In a five-page statement dated December 5 but distributed yesterday, Garcia, who is expected to testify in the Uff Commission of Inquiry today, defends the activities of the HDC in relation to the Cleaver Heights housing project which once fell under the portfolio of Diego Martin West MP Dr Keith Rowley. Rowley served as housing minister from 2003 to 2007. In his statement, Garcia says that in the rush to pursue the Government’s objective of 8,000 houses per year, the HDC, formerly known as the National Housing Authority (NHA), may have run into organisational difficulty.
“This mandate was being undertaken by an organisation with limited staff and with administrative pressure to get the job done.System and procedural changes and proper documentation were therefore a work in progress,” he says.
“If mistakes were made or omissions surfaced in the systems and procedures and documentation that were involved or brought into being in meeting the demands placed upon the NHA/HDC while I was there, including in relation to the Cleaver Heights Development Project, these were made in consequence of these demands and the constraints I have described,” Garcia argues, “not by any reason of any intention to provide improper financial benefits to any party involved.”
Garcia, currently the Estate Management and Business Development Corporation (EMBDC) chairman, argues that no impropriety took place at the HDC, whose affairs have been brought under scrutiny because of allegations of a missing $10 million on the Cleaver Heights Housing project made by Prime Minister Patrick Manning.
“It is to be observed that in the thousands of contracts awarded while I was at the NHA/HDC, no allegations of impropriety arose of which I am aware,” Garcia, who served under Rowley’s tenure, said. “The NHA/HDC was subject to audits by the Auditor General, numerous appearances before the Joint Select Committee of Parliament and there was an Internal Audit Department that reported to the Board of Directors.
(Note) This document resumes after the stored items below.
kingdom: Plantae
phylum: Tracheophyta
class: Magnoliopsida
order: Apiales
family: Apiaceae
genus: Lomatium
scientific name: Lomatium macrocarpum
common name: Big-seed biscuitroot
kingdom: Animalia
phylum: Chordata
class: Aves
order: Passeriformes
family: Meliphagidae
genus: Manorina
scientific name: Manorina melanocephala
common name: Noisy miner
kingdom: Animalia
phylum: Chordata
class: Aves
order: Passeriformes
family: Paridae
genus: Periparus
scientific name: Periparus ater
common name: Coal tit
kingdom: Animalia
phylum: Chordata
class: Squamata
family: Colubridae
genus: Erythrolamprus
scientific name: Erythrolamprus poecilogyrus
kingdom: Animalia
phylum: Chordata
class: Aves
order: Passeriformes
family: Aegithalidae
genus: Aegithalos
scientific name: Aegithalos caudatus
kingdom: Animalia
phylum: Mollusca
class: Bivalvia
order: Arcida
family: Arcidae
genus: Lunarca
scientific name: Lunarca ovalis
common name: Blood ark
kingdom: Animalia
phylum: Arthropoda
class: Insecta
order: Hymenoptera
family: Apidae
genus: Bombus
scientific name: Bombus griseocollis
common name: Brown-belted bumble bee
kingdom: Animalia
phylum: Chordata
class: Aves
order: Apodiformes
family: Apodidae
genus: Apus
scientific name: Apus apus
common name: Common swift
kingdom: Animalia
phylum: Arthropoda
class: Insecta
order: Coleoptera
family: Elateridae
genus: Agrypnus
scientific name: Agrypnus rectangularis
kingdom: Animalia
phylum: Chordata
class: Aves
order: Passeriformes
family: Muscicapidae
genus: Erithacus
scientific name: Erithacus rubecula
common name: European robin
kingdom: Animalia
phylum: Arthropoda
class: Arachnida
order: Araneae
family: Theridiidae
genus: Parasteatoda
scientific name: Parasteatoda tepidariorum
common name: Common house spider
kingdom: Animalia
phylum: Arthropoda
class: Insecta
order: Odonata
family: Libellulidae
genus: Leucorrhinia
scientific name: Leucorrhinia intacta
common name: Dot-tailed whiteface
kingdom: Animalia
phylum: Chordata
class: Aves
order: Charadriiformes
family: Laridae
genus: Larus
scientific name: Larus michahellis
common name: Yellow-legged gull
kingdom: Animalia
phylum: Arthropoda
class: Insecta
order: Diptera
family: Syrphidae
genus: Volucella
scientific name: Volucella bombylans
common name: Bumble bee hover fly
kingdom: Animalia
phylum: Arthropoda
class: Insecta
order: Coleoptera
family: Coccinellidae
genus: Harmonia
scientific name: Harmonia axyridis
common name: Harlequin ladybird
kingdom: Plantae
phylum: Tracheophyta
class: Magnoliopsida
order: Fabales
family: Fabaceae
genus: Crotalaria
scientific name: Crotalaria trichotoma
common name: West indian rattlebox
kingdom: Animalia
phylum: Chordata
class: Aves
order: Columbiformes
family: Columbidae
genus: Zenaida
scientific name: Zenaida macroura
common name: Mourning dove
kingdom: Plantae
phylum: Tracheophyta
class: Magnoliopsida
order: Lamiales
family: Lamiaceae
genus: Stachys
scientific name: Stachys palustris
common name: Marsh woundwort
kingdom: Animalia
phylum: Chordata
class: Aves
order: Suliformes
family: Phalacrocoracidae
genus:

It is again to be observed that while I was at the NHA/HDC, no questions of impropriety or lack of accountability were raised of which I am aware.”
Former HDC chairman and PNM treasurer Louis Andre Monteil, who had been summoned to give evidence on the project by the commissioners, will not attend this week’s proceedings, counsel for the inquiry Kerwin Garcia announced yesterday.
At yesterday’s hearing, inquiry chairman Prof John Uff, who had previously said the issue of the $10 million discrepancy in the project was “dead”, said the issue was now revitalised given the inquiry’s newly expanded mandate.
“We’ve received requests from a number of parties inviting us to re-open the first Cleaver Heights issue in relation to the contractual issues,” he said. “There is going to be more evidence on...the discrepancy in the contract sum.” He noted that the discrepancy could be traced back to an error in HDC paperwork, but said the commissioners would like to make a final determination on the matter. “It’s a matter that I do want to get on with,” he said.
Alvin Fitzpatrick QC, attorney for Cleaver Heights contractor NH International (Caribbean) Ltd, argued that the housing project had no major issues that warrant the scrutiny of a commission of inquiry.